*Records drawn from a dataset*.

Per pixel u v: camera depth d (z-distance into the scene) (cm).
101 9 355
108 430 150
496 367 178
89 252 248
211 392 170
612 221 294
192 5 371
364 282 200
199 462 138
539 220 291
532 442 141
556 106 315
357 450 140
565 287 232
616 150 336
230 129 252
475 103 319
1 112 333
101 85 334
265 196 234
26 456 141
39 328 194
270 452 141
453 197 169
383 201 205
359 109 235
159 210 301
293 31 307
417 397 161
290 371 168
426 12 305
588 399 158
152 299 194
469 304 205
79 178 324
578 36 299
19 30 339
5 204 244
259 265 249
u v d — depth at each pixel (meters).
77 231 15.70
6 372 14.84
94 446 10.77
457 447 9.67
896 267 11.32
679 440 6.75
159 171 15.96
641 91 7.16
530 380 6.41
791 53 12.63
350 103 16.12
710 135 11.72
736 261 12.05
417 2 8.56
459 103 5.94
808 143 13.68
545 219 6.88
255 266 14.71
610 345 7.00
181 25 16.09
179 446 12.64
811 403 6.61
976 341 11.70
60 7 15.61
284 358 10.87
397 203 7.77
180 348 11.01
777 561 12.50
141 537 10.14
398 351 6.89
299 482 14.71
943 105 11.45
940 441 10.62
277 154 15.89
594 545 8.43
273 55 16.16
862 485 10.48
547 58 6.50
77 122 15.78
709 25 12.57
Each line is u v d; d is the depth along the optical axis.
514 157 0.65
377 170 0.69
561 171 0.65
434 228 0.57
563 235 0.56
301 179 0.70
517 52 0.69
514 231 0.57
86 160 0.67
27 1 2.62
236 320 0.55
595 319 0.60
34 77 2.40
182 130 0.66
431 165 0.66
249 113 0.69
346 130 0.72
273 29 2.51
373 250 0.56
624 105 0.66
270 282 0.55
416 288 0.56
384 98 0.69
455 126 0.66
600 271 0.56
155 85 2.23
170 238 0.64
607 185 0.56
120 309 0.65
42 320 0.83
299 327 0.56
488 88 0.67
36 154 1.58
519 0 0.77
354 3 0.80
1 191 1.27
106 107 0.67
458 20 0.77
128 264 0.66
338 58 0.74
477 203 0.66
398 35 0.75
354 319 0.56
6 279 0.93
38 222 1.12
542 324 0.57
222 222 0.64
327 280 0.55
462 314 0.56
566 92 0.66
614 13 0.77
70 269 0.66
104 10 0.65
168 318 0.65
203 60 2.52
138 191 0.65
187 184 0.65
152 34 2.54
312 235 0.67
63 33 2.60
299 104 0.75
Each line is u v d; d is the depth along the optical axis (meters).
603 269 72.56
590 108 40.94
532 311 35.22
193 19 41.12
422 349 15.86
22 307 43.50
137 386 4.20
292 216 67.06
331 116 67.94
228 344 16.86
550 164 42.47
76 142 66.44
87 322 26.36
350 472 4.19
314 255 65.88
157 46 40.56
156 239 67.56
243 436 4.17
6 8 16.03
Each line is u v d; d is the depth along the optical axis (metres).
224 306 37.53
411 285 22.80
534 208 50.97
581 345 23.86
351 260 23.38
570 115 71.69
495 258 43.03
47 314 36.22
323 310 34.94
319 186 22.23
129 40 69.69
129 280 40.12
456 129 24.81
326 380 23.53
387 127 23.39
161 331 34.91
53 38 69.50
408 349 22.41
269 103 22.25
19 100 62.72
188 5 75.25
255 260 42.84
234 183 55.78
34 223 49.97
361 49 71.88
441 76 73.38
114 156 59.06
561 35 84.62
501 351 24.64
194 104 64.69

*What is being asked*.
The line above containing "462 314 0.56", the line containing "550 164 42.47", and every line between them are to be transcribed exactly; no other line is wanted.

*Answer space*.
462 314 0.56
566 92 0.66
614 13 0.77
70 269 0.66
104 10 0.65
168 318 0.65
203 60 2.52
138 191 0.65
187 184 0.65
152 34 2.54
312 235 0.67
63 33 2.60
299 104 0.75
Each line is u v d; d is the depth along the optical axis (meters).
603 269 72.56
590 108 40.94
532 311 35.22
193 19 41.12
422 349 15.86
22 307 43.50
137 386 4.20
292 216 67.06
331 116 67.94
228 344 16.86
550 164 42.47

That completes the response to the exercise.